In 1889, she ran as a candidate in the municipal elections, and founded the Ligue socialiste des femmes (the Socialist League of Women) and then, in the summer of 1890, the Ligue de l'Affranchissement des femmes (League of Women's Enfranchisement). It set out to fight "all injustices for which women are victimes in all classes of society" and had radical demands: equal pay, access for women to all studies and professions, and women's suffrage. At a well attended public meeting of the League on 3 February 1891, a motion was adopted calling on all theatre directors and newspaper and journal editors to ensure that women's salaries were equal to those for men on the basis of same work, same pay.

In 1892, under the pseudonym "la mère Marthe", she published L'Aisance par l'économie, a practical guide for intelligent working housewives.
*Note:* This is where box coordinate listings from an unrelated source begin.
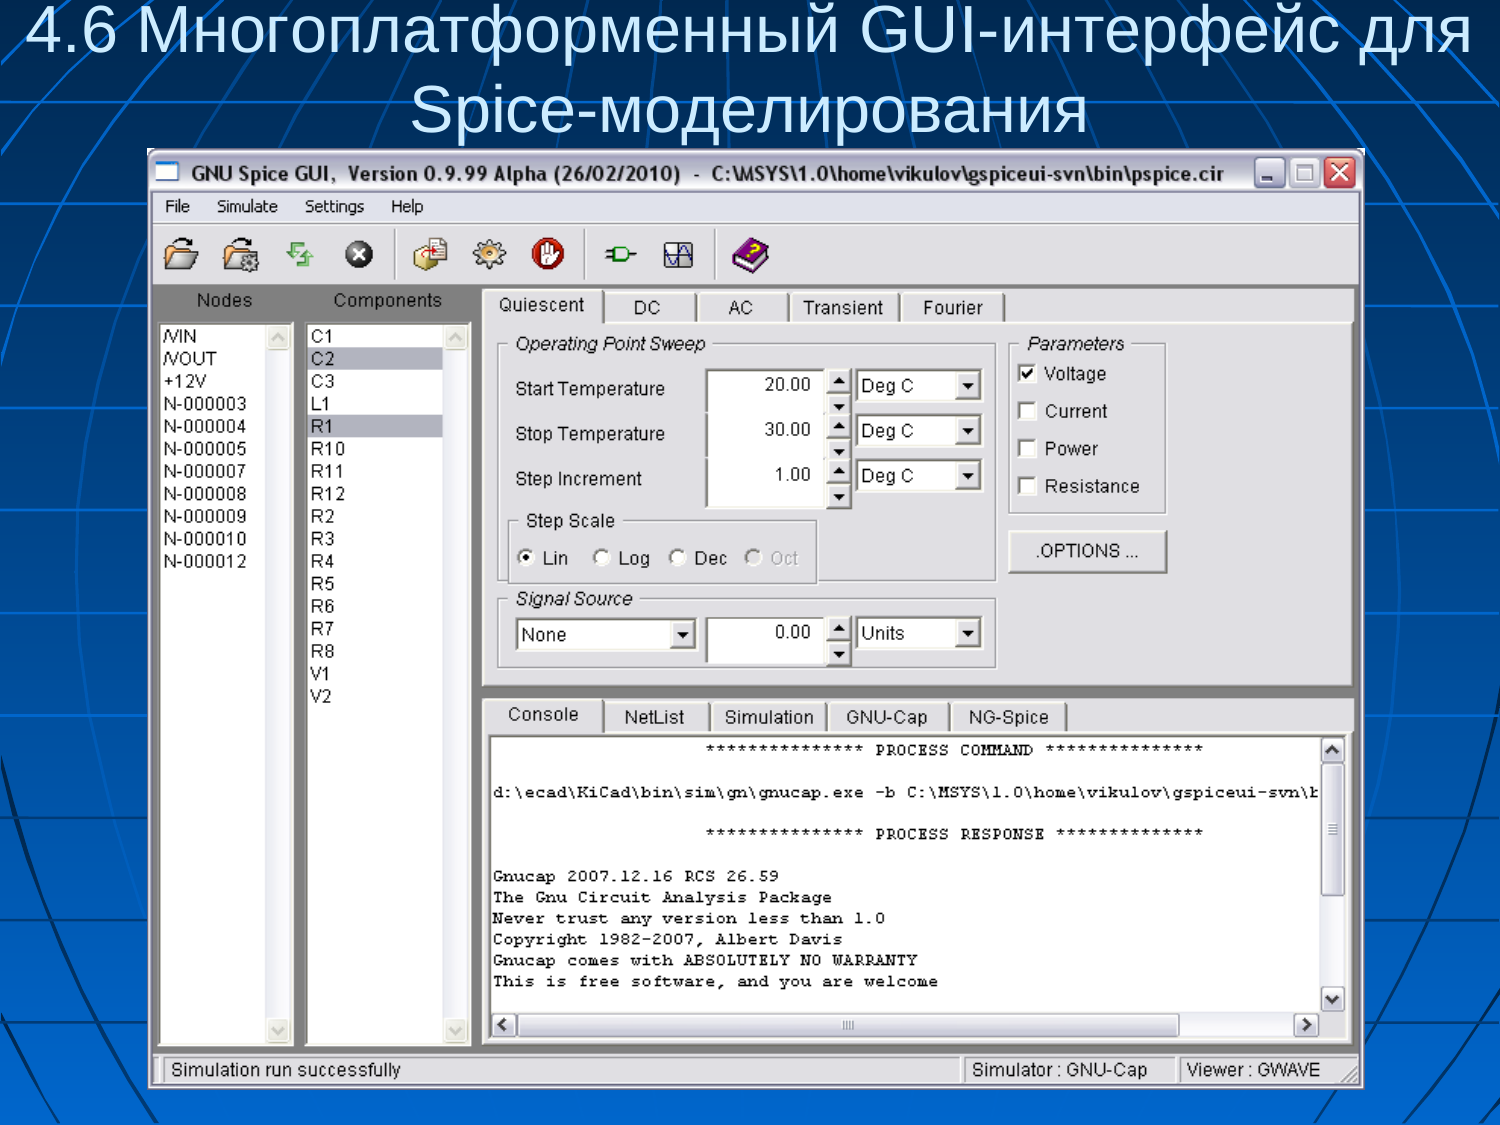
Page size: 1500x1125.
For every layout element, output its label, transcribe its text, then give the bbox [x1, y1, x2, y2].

picture [147, 148, 1365, 1090]
text_box 4.6 Многоплатформенный GUI-интерфейс для Spice-моделирования [0, 18, 1500, 114]
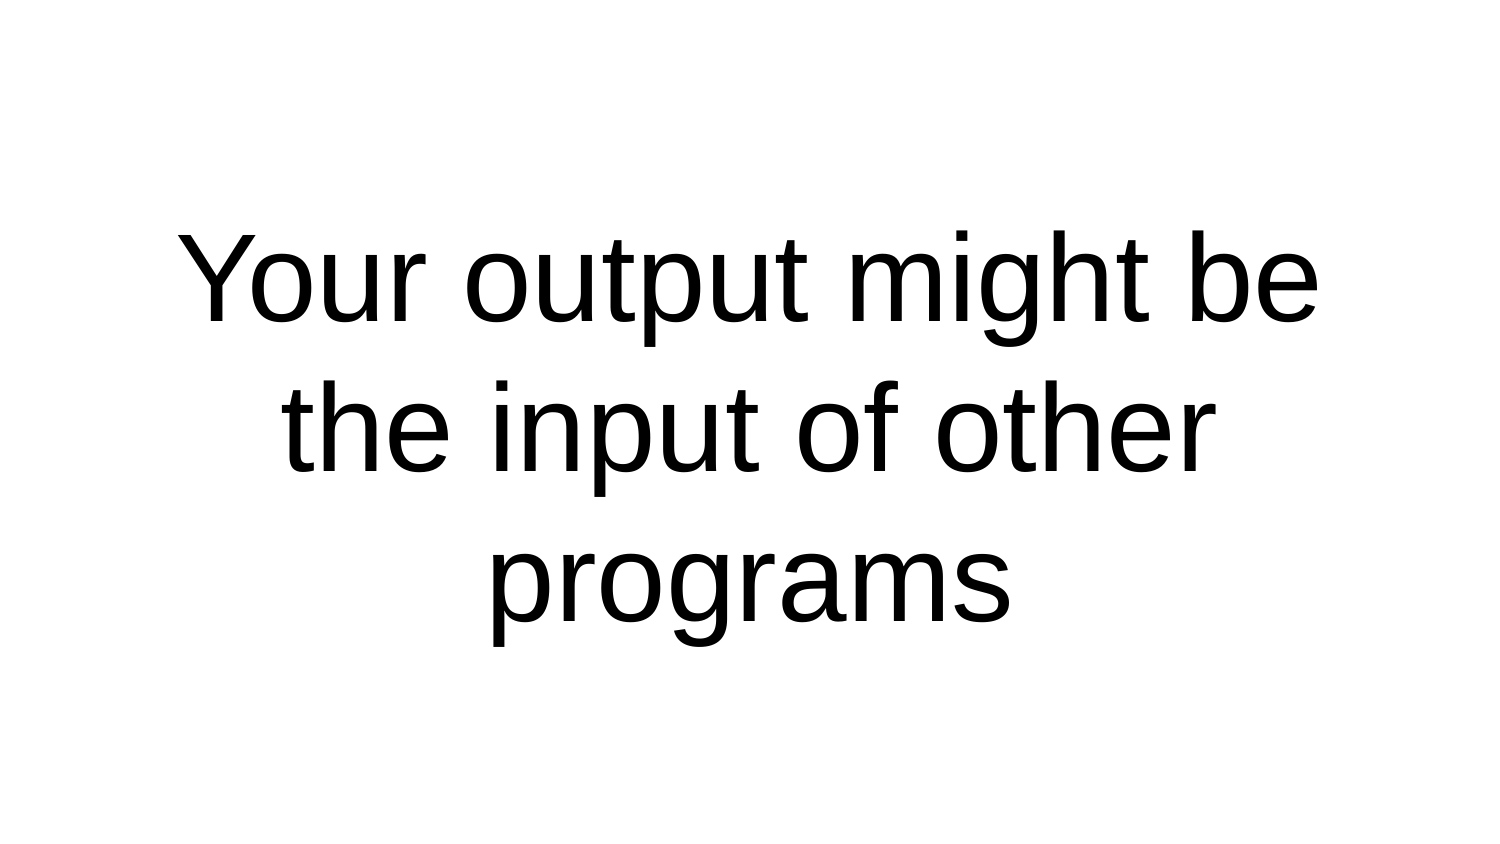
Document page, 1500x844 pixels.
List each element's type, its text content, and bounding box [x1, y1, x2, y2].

title Your output might be the input of other programs [67, 44, 1433, 799]
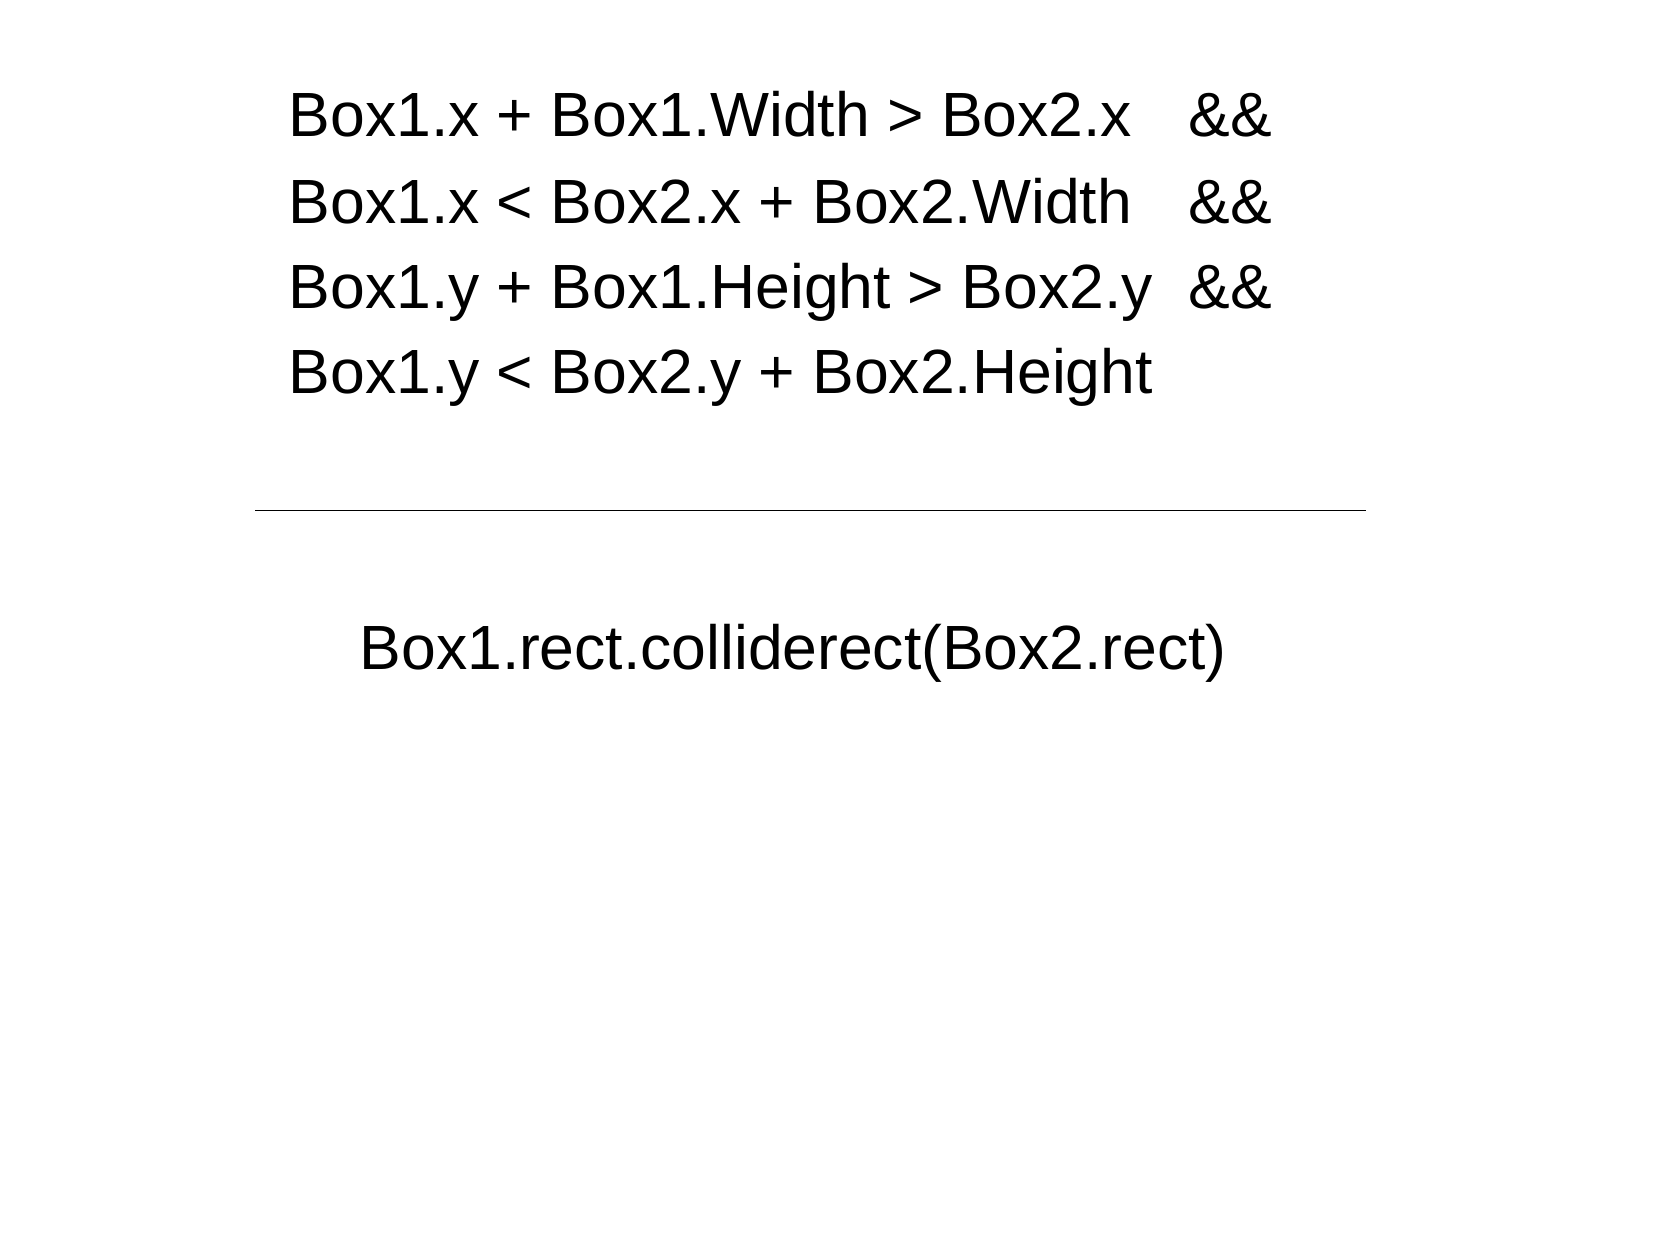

The same year, with the support of the 6th arrondissement of Paris, she clubbed together with other groups of feminists to establish the Fédération française des sociétés fëministes.

During the repression of January and February 1894 targeting anarchists, Astié de Valsayre offered to care for Auguste Vaillant's daughter Sidonie following his death sentence.

From 1897 to 1901, she directed a newspaper, that she had created, and published many books under the pseudonym "Jehan des Etrivières" until her death in 1915.

==In popular culture==
Marie-Rose Astié de Valsayre was played by Doria Tillier in the French film Une affaire d'honneur (2023) directed by Vincent Perez and released in English with the title The Edge of the Blade. The action centers around a fictional account of part of her life in the late 1880s.